--- GIVEN TEXT ---
──────────────────────────────
Recommendation System
Welcome to my next blog
Hello, this is blog about Content-based Recommendation System.
Why and When?
- Long-tail phenomenon:
Source: Wiki
- Vertical axis: popularity
- Horizontal axis: items
- Problems: Physical institutions only provide most popular items to the left of the vertical line while corresponding on-line institutions provide the entire range of items: the tail as well as the popular items -> online-system must be recommend items to individual users instead of showing all available items of the system.
- The key idea of the content-based in recommendation system is that the system will recommend the products that is only related to the topics, articles, categories that the user has rated or interact before. Thus, it is useful in case the users have already rated or show their interest in a product and all products in the system are clearly categorized.
Content-based method for recommendation system has two negative points:
- This method waste much information from users and this is bad because users’s information is valuable in many cases e.g suggest for people in a group,…
- The content-based method only works well with the tagged items to build item profile.
These drawbacks can be solved by using Neighborhood based collaborative filtering method.
- User-user collaborative filtering
- Item-item collaborative filtering
Mathematical for content-based recommendation system
- Utility Matrix: matrix with 2 classes of entities, which we shall refer to users and items. We assume that the matrix is sparse, which means most of entries are unknown.
- How:
- Ask users rate the item (can be rate from 1 -> 5)
- Make inferences from users’ behavior (binary value: 1 if users buy or view the item (like) and 0 if vice versa)
- Reprocess data:
- Build item profile (feature vector for the item): \(\mathbf{X} = [\mathbf{x}_1, \mathbf{x}_2, \dots, \mathbf{x}_N]\)
──────────────────────────────
--- Stored data ---
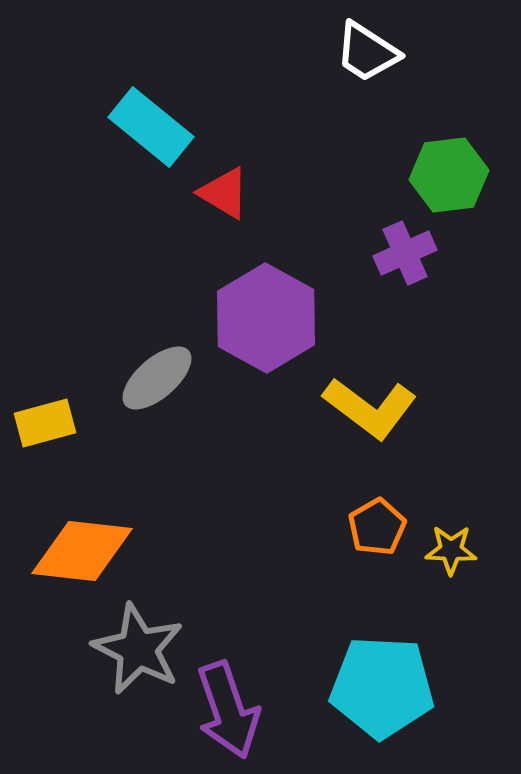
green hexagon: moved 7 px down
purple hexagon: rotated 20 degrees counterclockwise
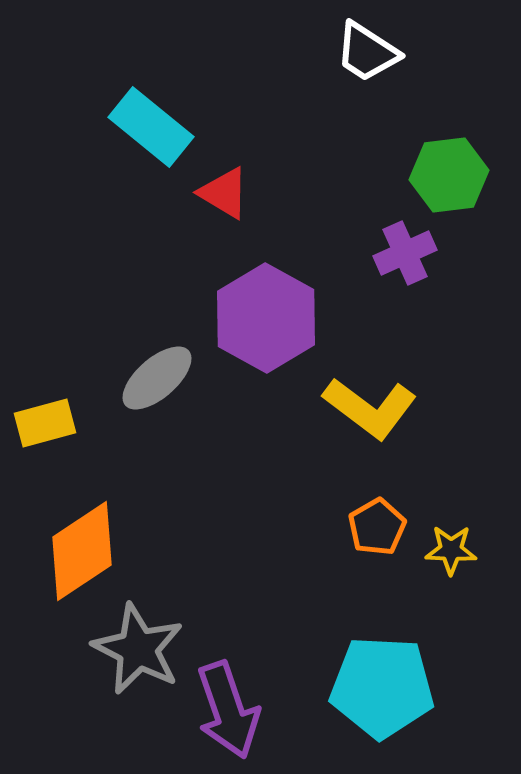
orange diamond: rotated 40 degrees counterclockwise
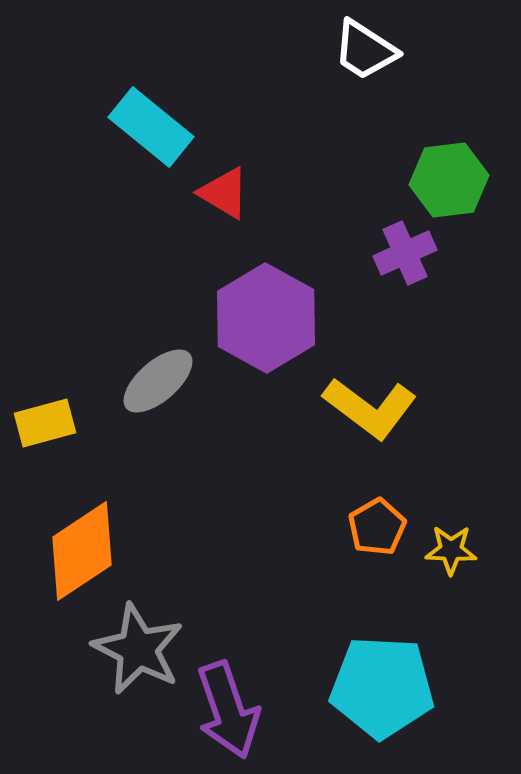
white trapezoid: moved 2 px left, 2 px up
green hexagon: moved 5 px down
gray ellipse: moved 1 px right, 3 px down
──────────────────────────────
--- GIVEN PROBLEM ---
Pick up the blog post on content-based recommendation systems after its final line and write the next part.

--- FINAL RESULT ---
- Input: \(n\) users, \(\mathbf{X} = [\mathbf{x}_1, \mathbf{x}_2, \dots, \mathbf{x}_m]\) for \(m\) items, utility matrix.
- Task: Find optimal user’s model (find value of \(w\) and \(b\) in linear loss function)
- Output: \(\theta _ { i }\) model user \(i\)
- Performance: optimal value Loss function
-
Algorithm: \[\mathcal { L } _ { n } = \frac { 1 } { 2 } \sum _ { m : r _ { m n } = 1 } \left( \mathbf { x } _ { m } \mathbf { w } _ { n } + b _ { n } - y _ { m n } \right) ^ { 2 } + \frac { \lambda } { n } \left| \mathbf { w } _ { n } \right| _ { 2 } ^ { 2 }\]
- \(\frac { \lambda } { n } \left| \mathbf { w } _ { n } \right| _ { 2 } ^ { 2 }\) is regulation term and \(\lambda \) is a positive parameter.
- In practical, we can take the average value with \(s _ { n } = \sum _ { m = 1 } ^ { M } r _ { m n }\) is the sum of rated items for user \(n\).
\[\mathcal { L } _ { n } = \frac { 1 } { 2 s _ { n } } \sum _ { m : r _ { m n } = 1 } \left( \mathbf { x } _ { m } \mathbf { w } _ { n } + b _ { n } - y _ { m n } \right) ^ { 2 } + \frac { \lambda } { s _ { n } } \left| \mathbf { w } _ { n } \right| _ { 2 } ^ { 2 }\]
- This formula can be shortened by calculate only on the rated item of user \(n\).
- \(\hat { \mathbf { x } } _ { n }\) is sub matrix of feature matrix \(X\) (feature matrix of rated items of user \(n\))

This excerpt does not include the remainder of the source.